The Conference was chaired by Christian Estrosi, President of the Réseau des Villes Euromed [Euromed Cities Network], with the participation of Julian King, European Union Commissioner for the Security Union and Amb. Hatem Atallah, Executive Director of the Anna Lindh Foundation. The Conference also gathered several mayors and governors of cities from the North and the South of the Mediterranean, and other key representatives from academia, research institutes, think tanks, and civil society, including Prof. Abdelhamid El-Zoheiry, President of the Euro-Mediterranean University of Slovenia and Mr. Mohammed Kabbaj, Chancellor of the Euro-Mediterranean University of Fez, as well as the Institute for Strategic Dialogue (ISD); Europol’s European Counter Terrorism Center (ECTC); the Center for Intelligence Against Terrorism and Organized Crime (CITCO); and the European Institute for the Mediterranean (IEMed).
Through a series of roundtables, the two-day Conference delved into a number of key questions, namely, what local, city-level strategies could be adopted, how to prevent youth radicalisation and how knowledge, art, and culture could serve in the prevention and fight against extremism.
During their bilateral meeting, UfM Deputy Secretary General Fahmy and Euromed Cities Network President Estrosi and Secretary General Bernard Massabo discussed future joint activities and examined the possibility of creating a Mediterranean Network of Smart City Innovation Centres.
STATEMENT
UfM Deputy Secretary General Ihab Fahmy: “No city is spared from this global threat, as the relentless string of attacks all over the world shows.
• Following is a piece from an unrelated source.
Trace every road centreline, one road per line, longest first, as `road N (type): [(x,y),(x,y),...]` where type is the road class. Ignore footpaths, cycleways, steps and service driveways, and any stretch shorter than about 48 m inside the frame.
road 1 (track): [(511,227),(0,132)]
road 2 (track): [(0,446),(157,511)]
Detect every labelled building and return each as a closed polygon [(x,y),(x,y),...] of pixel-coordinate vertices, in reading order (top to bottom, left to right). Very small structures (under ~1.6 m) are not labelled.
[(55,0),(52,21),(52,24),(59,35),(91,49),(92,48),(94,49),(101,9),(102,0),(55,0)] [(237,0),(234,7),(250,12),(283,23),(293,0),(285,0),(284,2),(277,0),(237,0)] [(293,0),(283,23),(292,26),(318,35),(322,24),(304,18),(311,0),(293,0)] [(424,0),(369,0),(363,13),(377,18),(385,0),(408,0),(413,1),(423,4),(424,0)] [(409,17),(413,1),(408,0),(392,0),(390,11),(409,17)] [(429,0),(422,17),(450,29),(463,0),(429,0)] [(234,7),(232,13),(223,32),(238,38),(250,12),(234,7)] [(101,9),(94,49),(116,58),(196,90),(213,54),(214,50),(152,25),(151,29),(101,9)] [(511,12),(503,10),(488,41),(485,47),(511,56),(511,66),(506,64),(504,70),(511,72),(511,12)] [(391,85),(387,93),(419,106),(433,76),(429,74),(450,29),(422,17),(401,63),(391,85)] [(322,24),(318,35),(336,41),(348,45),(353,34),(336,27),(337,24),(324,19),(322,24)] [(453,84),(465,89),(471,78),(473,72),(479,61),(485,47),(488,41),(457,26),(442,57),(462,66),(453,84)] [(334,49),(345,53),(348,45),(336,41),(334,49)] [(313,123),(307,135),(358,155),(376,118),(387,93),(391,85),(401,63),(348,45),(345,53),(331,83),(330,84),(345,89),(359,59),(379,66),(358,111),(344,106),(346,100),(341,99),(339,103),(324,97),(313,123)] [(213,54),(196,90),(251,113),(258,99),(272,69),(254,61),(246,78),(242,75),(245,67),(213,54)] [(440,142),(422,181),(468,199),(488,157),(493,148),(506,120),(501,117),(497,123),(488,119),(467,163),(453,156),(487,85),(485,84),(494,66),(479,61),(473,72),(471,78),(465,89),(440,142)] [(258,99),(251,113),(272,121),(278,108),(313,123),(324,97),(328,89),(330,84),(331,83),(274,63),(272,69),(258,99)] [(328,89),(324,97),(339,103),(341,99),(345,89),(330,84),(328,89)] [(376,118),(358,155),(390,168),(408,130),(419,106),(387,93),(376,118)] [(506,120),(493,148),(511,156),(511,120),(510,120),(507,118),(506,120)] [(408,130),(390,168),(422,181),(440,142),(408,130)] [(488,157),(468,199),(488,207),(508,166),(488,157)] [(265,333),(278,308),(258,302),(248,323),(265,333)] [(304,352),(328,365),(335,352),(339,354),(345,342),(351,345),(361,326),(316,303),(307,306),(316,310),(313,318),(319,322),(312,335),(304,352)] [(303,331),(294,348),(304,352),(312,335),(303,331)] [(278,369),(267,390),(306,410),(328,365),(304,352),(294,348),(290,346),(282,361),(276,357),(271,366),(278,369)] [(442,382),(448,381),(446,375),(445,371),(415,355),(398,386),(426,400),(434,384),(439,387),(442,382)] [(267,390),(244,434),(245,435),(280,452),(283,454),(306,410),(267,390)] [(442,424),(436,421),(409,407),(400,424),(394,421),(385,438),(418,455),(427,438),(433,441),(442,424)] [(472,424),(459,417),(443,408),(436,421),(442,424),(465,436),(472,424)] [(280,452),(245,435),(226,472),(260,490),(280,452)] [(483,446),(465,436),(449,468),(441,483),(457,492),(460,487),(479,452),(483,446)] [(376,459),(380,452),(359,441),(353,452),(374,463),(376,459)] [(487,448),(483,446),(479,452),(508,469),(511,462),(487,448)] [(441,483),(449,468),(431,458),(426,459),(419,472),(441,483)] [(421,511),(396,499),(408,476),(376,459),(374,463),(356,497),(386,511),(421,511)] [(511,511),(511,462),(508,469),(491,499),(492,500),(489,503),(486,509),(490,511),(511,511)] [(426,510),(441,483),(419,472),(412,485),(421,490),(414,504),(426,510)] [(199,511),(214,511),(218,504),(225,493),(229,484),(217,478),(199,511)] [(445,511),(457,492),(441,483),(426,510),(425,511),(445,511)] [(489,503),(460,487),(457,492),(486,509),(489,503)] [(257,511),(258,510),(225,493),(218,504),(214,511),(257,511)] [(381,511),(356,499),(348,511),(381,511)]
On both shores of the Mediterranean, our cities, our people, and our way of life are equally vulnerable to such heinous attacks… The magnitude of this challenge we are facing calls for united and coordinated action, but more importantly, calls for a common perception and common understanding of the nature of such a challenge in order to effectively and comprehensively address its root causes.”